I work in enterprise information security, and my team agreed upon hearing this news that if this was used on our email system, we would consider it a MITM attack. Whether or not the end user opted in, the corporation did not.
So, in the context of use in environments where your email address is not fully owned by you, attack would be a valid word. Otherwise, I agree that it's a MITM but not an attack.
I appreciate the data point, but I must admit that sounds very unreasonable, unless you're considering the employer as the attacker. Would the same apply if an employee were using a VPN at work?
We do block VPN on our corporate network, yes. A VPN is a tunnel that hides user activity from our monitoring and DLP tools and use of VPN from our network to the outside is against policy. Likewise, sharing your credentials with a third party is against policy.
The attacker is LinkedIn. The employee is the attack vector. LinkedIn is engaging in a phishing attack.
You didn't explicitly answer whether you consider VPN usage to be a man in the middle attack. I understand banning it (as well as this LinkedIn feature) on a corporate network, but not considering either a man in the middle attack.
VPN is a tunnel, not a MITM. It's used to bypass our monitoring and filtering. You're tunneling out of our network into someone else's, which may have more favorable rules.
This is a MITM, because LinkedIn is intercepting and modifying the traffic between the email server and the client machine, traffic which is supposed to only be read by the recipient. A VPN isn't intercepting traffic, it's used to tunnel traffic. LinkedIn is positioning themselves directly between the traffic source and the destination to read and modify the transmission.

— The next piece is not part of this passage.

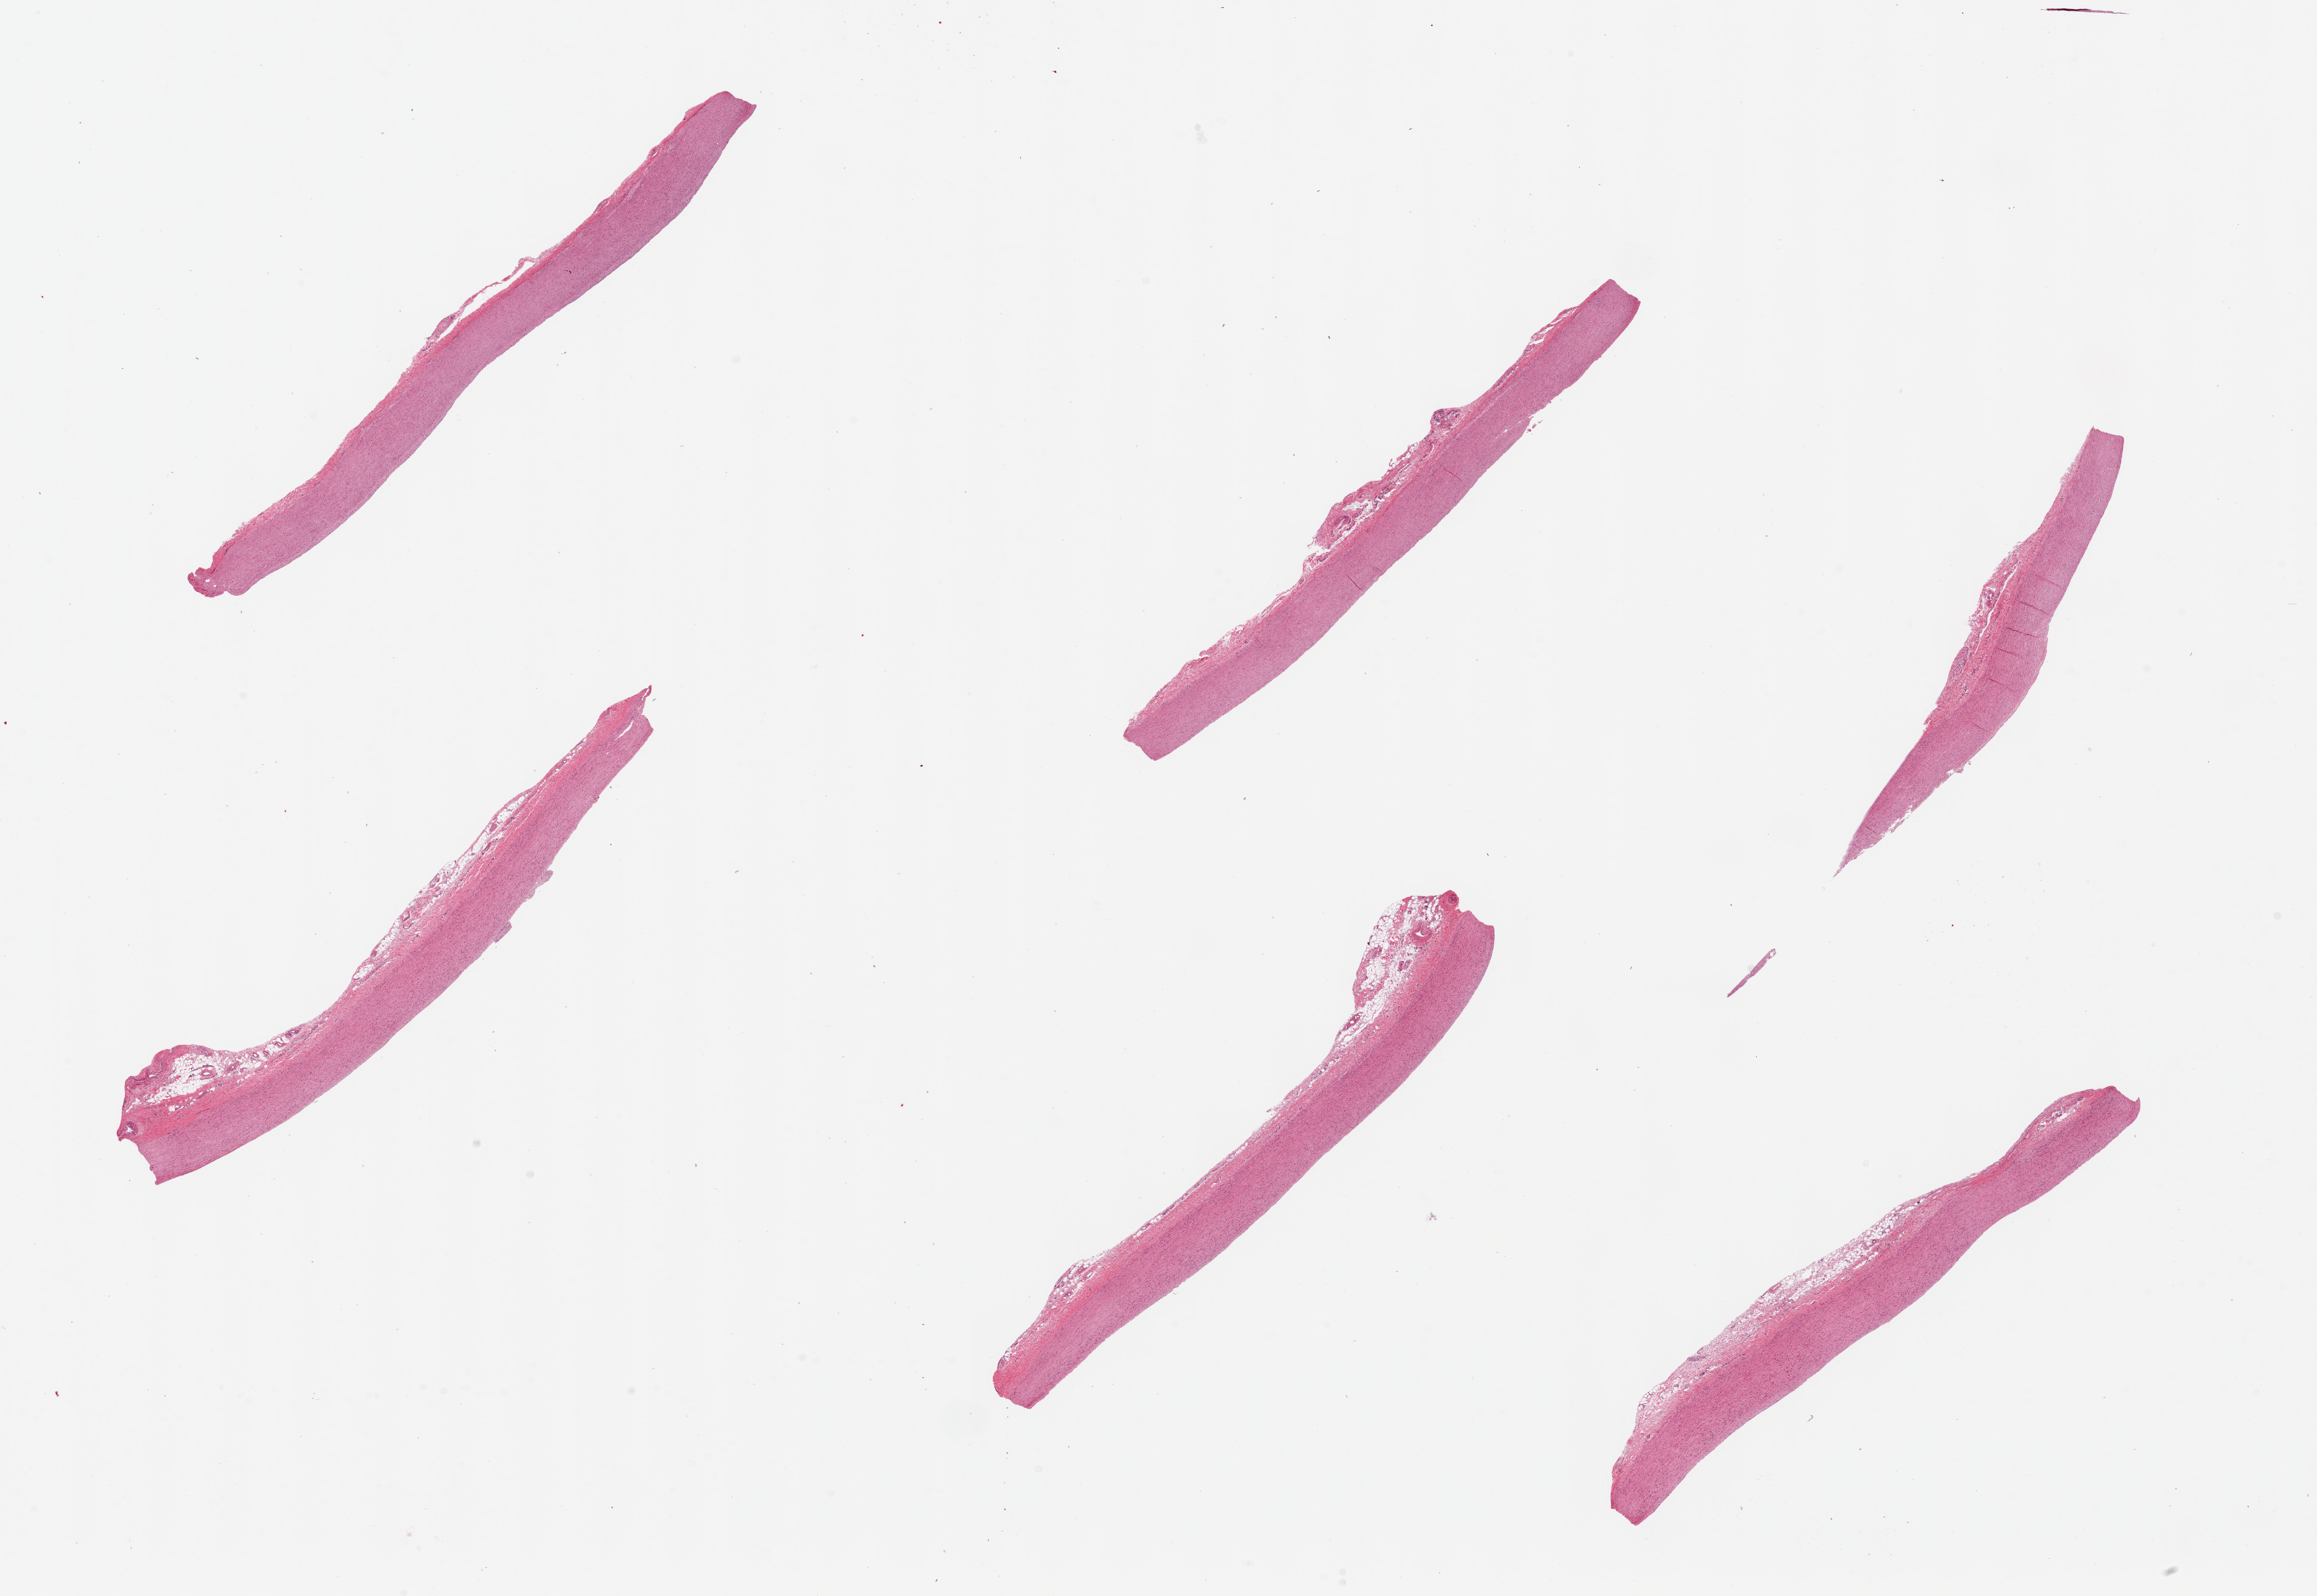
H&E whole-slide image, whole scanned area (about 30.5 x 21.0 mm) shown as a low-resolution overview. PAXgene-fixed, paraffin-embedded tissue. Target tissue: aorta. Tissue donor sample. Female donor.
Pathologist's review note for this sample: 6 pieces, up to 10mmx807um; focal periadventitial adipose.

No, in the same way we don't fire people for getting viruses on their computer. Without a reason to believe the action was intentionally designed to cause harm to the business, like cstrat said, education is the best way to handle it. It would be hard to prove malicious intent in a case like this. LinkedIn would be attacking us, the user would just be an attack vector. It's akin to getting phished.
I agree, and I think the major email providers should block it. Maybe Google can just cut off their API access and stop using LinkedIn for recruiting. That ought to get their attention.
Given that a lot of users are technically unaware of what they are doing, it would be akin to firing someone for falling for one of those pop ups that offers to do a free virus scan. If you are a pharmaceutical sales rep and you read that LI blog post, you probably think it is perfectly safe...
I would think the responsibility falls back onto IT to educate users - and to block connections from LI to the mail server.
So, in the context of use in environments where your email address is not fully owned by you, attack would be a valid word. Otherwise, I agree that it's a MITM but not an attack.